No one really cared about losing preseason basketball games. Not even the owners, who make substantial money on those games.

Apparently, no one took the cancellation of the first two weeks of the regular season seriously either, since it’s pretty obvious those games could still be made up in some way, shape or form.

Now, however, real games are at stake.

Both sides understand that if a deal is not struck by the end of the weekend, then more games will be canceled. Games that can’t be made up. That means owners will have to refund the money spent on tickets and players won’t get paid for them either. We’re talking lost revenue that both sides would try to make up in a deal, making labor peace harder to come by.

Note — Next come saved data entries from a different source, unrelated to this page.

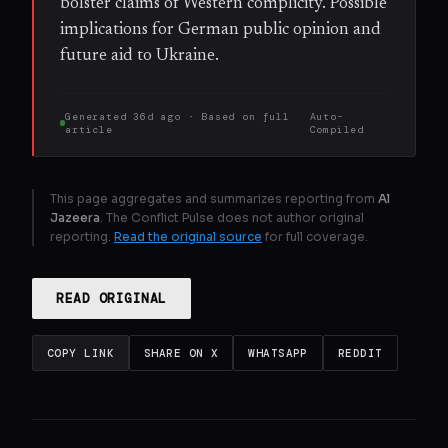
bolster claims of Western complicity. Possible
implications for German public opinion and
future aid to Ukraine.
Generated
36d ago
· Based on
full
Auto-
article
Compiled
This page aggregates and summarizes reporting from
Al
Jazeera
. The Conflict Pulse does not author original
reporting.
Read the original source
for full coverage.
READ ORIGINAL
COPY LINK
SHARE ON X
WHATSAPP
REDDIT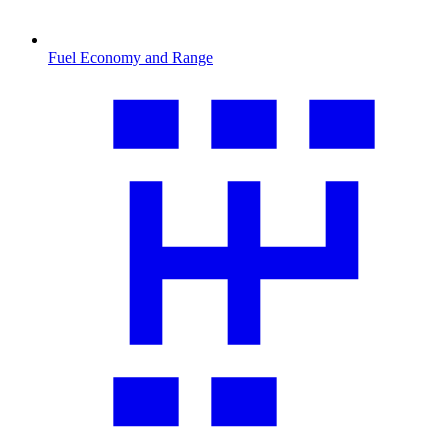
Fuel Economy and Range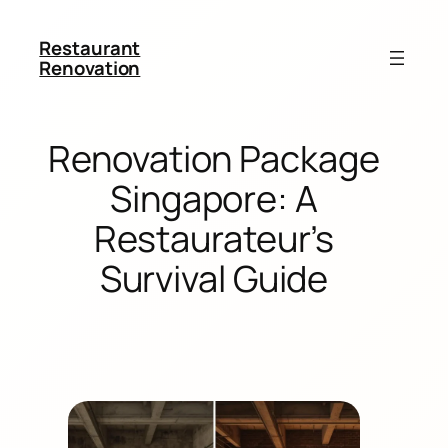
Restaurant
Renovation
Renovation Package
Singapore: A
Restaurateur’s
Survival Guide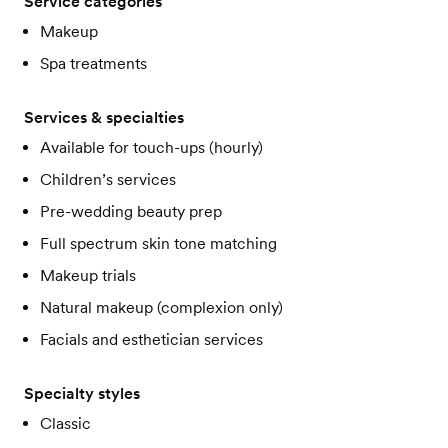
Service categories
Makeup
Spa treatments
Services & specialties
Available for touch-ups (hourly)
Children’s services
Pre-wedding beauty prep
Full spectrum skin tone matching
Makeup trials
Natural makeup (complexion only)
Facials and esthetician services
Specialty styles
Classic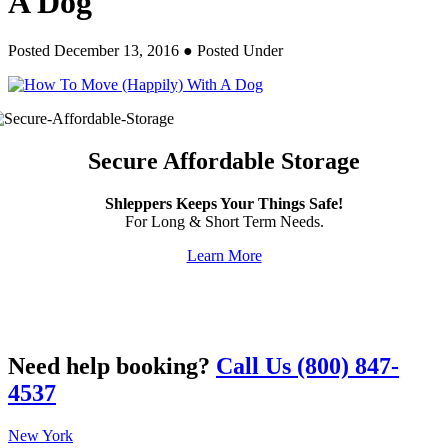
A Dog
Posted December 13, 2016
● Posted Under
Secure Affordable Storage
Shleppers Keeps Your Things Safe!
For Long & Short Term Needs.
Learn More
Need help booking?
Call Us (800) 847-
4537
New York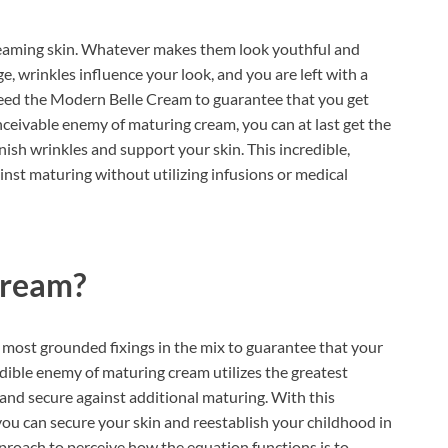
eaming skin. Whatever makes them look youthful and
ge, wrinkles influence your look, and you are left with a
 need the Modern Belle Cream to guarantee that you get
nceivable enemy of maturing cream, you can at last get the
ish wrinkles and support your skin. This incredible,
inst maturing without utilizing infusions or medical
Cream?
most grounded fixings in the mix to guarantee that your
edible enemy of maturing cream utilizes the greatest
and secure against additional maturing. With this
u can secure your skin and reestablish your childhood in
roach to perceive how the equation functions is to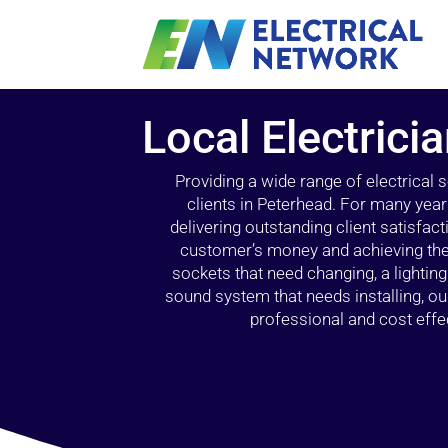
Local Electrici
Providing a wide range of electrical
clients in Peterhead. For many year
delivering outstanding client satisfact
customer’s money and achieving the 
sockets that need changing, a lightin
sound system that needs installing, 
professional and cost effec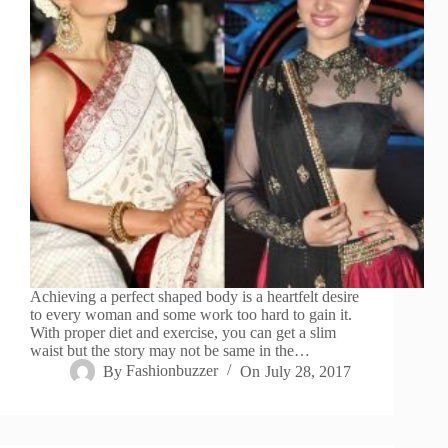
Achieving a perfect shaped body is a heartfelt desire
to every woman and some work too hard to gain it.
With proper diet and exercise, you can get a slim
waist but the story may not be same in the…
By
Fashionbuzzer
On
July 28, 2017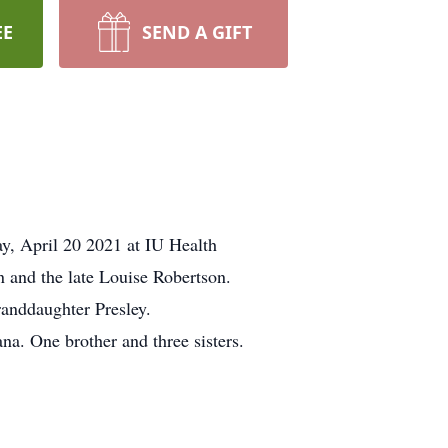
EE
SEND A GIFT
y, April 20 2021 at IU Health
n and the late Louise Robertson.
randdaughter Presley.
a. One brother and three sisters.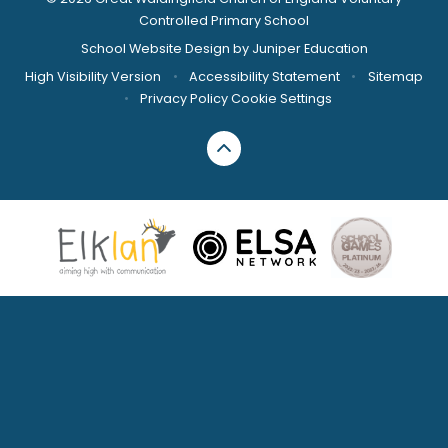
Controlled Primary School
School Website Design by
Juniper Education
High Visibility Version
•
Accessibility Statement
•
Sitemap
•
Privacy Policy
Cookie Settings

There is also the incalculable cost to the popularity and reputation of the league that would come with losing regular season games. Fans don’t care if there are no preseason games, but for every regular season game that is lost there is a hit. Many would argue that the casual fan wouldn’t even notice unless the lockout lasted until Christmas — but there’s really no way to tell.

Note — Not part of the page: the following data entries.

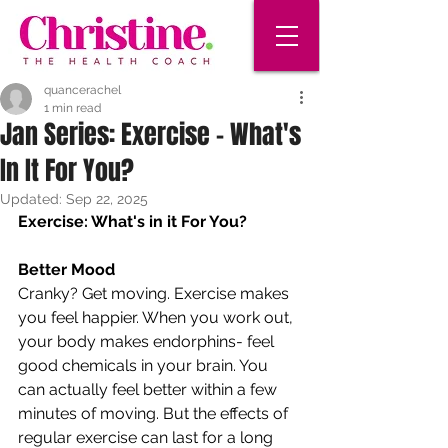
quancerachel
1 min read
Jan Series: Exercise - What's
In It For You?
Updated:
Sep 22, 2025
Exercise: What's in it For You?
Better Mood 
Cranky? Get moving. Exercise makes 
you feel happier. When you work out, 
your body makes endorphins- feel 
good chemicals in your brain. You 
can actually feel better within a few 
minutes of moving. But the effects of 
regular exercise can last for a long 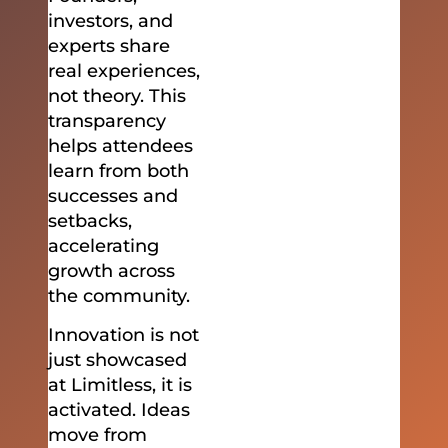
investors, and
experts share
real experiences,
not theory. This
transparency
helps attendees
learn from both
successes and
setbacks,
accelerating
growth across
the community.
Innovation is not
just showcased
at Limitless, it is
activated. Ideas
move from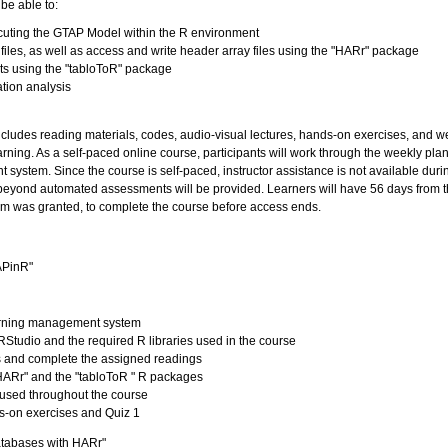
 be able to:
ecuting the GTAP Model within the R environment
files, as well as access and write header array files using the "HARr" package
ts using the "tabloToR" package
ation analysis
includes reading materials, codes, audio-visual lectures, hands-on exercises, and w
ning. As a self-paced online course, participants will work through the weekly plan
system. Since the course is self-paced, instructor assistance is not available duri
 beyond automated assessments will be provided. Learners will have 56 days from 
m was granted, to complete the course before access ends.
APinR"
earning management system
e, RStudio and the required R libraries used in the course
s and complete the assigned readings
"HARr" and the "tabloToR " R packages
 used throughout the course
s-on exercises and Quiz 1
atabases with HARr"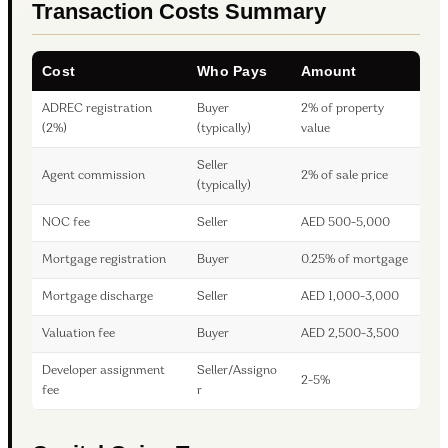
Transaction Costs Summary
Cost
Who Pays
Amount
ADREC registration
Buyer
2% of property
(2%)
(typically)
value
Seller
Agent commission
2% of sale price
(typically)
NOC fee
Seller
AED 500-5,000
Mortgage registration
Buyer
0.25% of mortgage
Mortgage discharge
Seller
AED 1,000-3,000
Valuation fee
Buyer
AED 2,500-3,500
Developer assignment
Seller/Assigno
2-5%
fee
r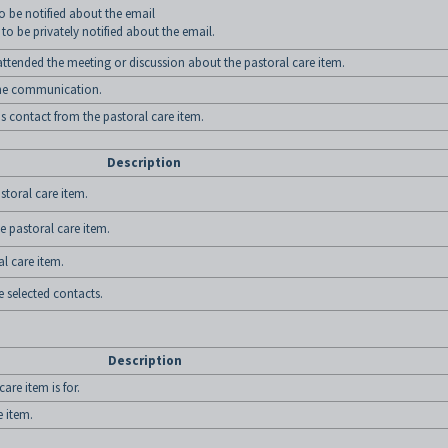
to be notified about the email
 to be privately notified about the email.
ttended the meeting or discussion about the pastoral care item.
 the communication.
is contact from the pastoral care item.
Description
storal care item.
e pastoral care item.
al care item.
e selected contacts.
Description
are item is for.
e item.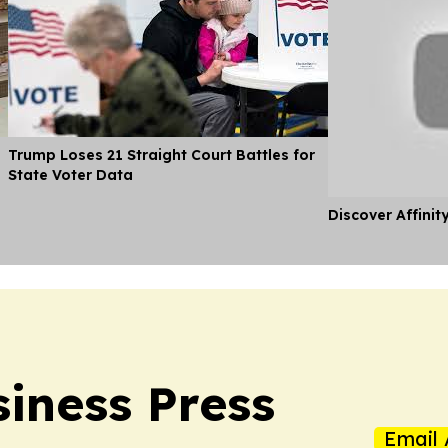
Trump Loses 21 Straight Court Battles for
State Voter Data
Discover Affinit
iness Press
Email 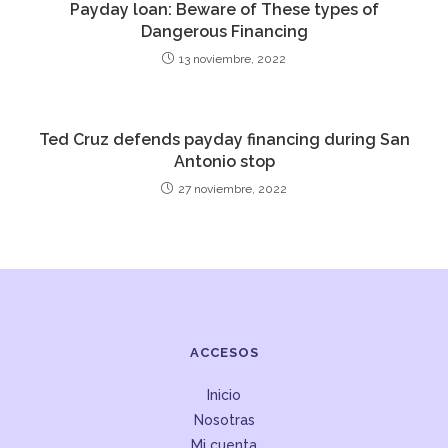
Payday loan: Beware of These types of
Dangerous Financing
13 noviembre, 2022
Ted Cruz defends payday financing during San
Antonio stop
27 noviembre, 2022
ACCESOS
Inicio
Nosotras
Mi cuenta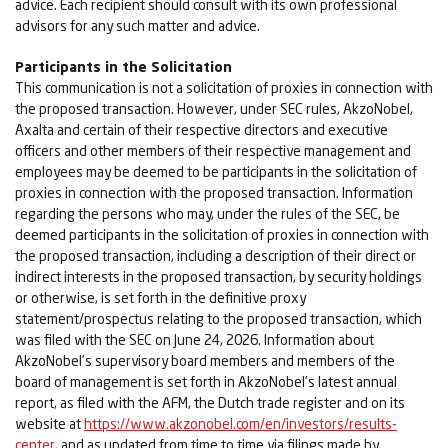
advice. Each recipient should consult with its own professional
advisors for any such matter and advice.
Participants in the Solicitation
This communication is not a solicitation of proxies in connection with
the proposed transaction. However, under SEC rules, AkzoNobel,
Axalta and certain of their respective directors and executive
officers and other members of their respective management and
employees may be deemed to be participants in the solicitation of
proxies in connection with the proposed transaction. Information
regarding the persons who may, under the rules of the SEC, be
deemed participants in the solicitation of proxies in connection with
the proposed transaction, including a description of their direct or
indirect interests in the proposed transaction, by security holdings
or otherwise, is set forth in the definitive proxy
statement/prospectus relating to the proposed transaction, which
was filed with the SEC on June 24, 2026. Information about
AkzoNobel’s supervisory board members and members of the
board of management is set forth in AkzoNobel’s latest annual
report, as filed with the AFM, the Dutch trade register and on its
website at
https://www.akzonobel.com/en/investors/results-
center
, and as updated from time to time via filings made by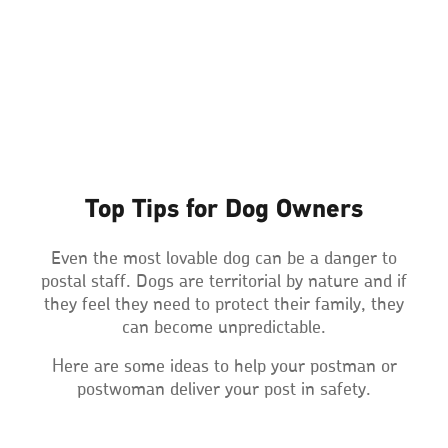
Top Tips for Dog Owners
Even the most lovable dog can be a danger to
postal staff. Dogs are territorial by nature and if
they feel they need to protect their family, they
can become unpredictable.
Here are some ideas to help your postman or
postwoman deliver your post in safety.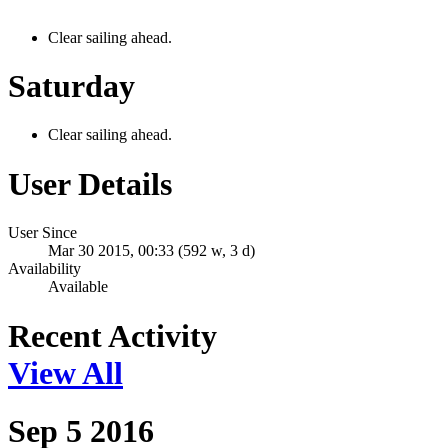
Clear sailing ahead.
Saturday
Clear sailing ahead.
User Details
User Since
Mar 30 2015, 00:33 (592 w, 3 d)
Availability
Available
Recent Activity
View All
Sep 5 2016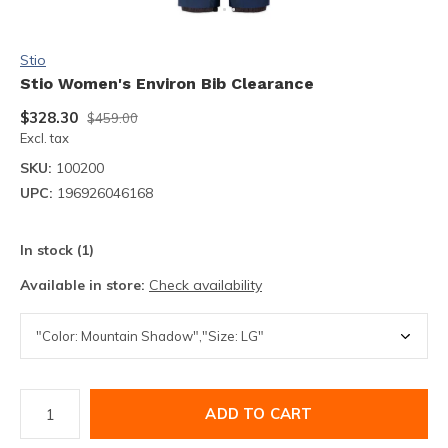
Stio
Stio Women's Environ Bib Clearance
$328.30
$459.00
Excl. tax
SKU:
100200
UPC:
196926046168
In stock (1)
Available in store:
Check availability
ADD TO CART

I doubt either side would like to take that sort of chance.

That’s why the time to make a deal is now, and judging by the words of both David Stern and Billy Hunter at their press conferences Thursday night, they know that too. All the animosity and accusations from last week have been left behind, and at least from the outside looking in, both seem willing to make that final move necessary to seal a deal.

Friday is when the two sides will either get over the crest or start rolling downhill toward an extended lockout.

Whether that happens seems to depend on whether the two sides will be able to meet in the middle on the split of BRI (Basketball Related Income).  Right now the owners sit at a 50-50 split, while the players are still demanding a 52.5 percent share of the pie. Some media outlets are reporting the two sides will meet in the middle at about 51.5 percent, which seems plausible. It would also be a significant move for the owners, perhaps getting the players to offer a significant concession on a luxury tax issue that doesn’t seem to be fully solved.

We’ll see Friday. By Saturday morning, everyone will know whether the NBA will play an 82-game season or not. It won’t be done, but the momentum will be clear.

Right now, I’ll give a 50 percent chance the NBA plays a full season, and 80 percent that there will be games in 2011. That leaves a 20 percent shot of there being no season at all or no games until January.

Right now I feel pretty good, and most basketball fans should feel that way too.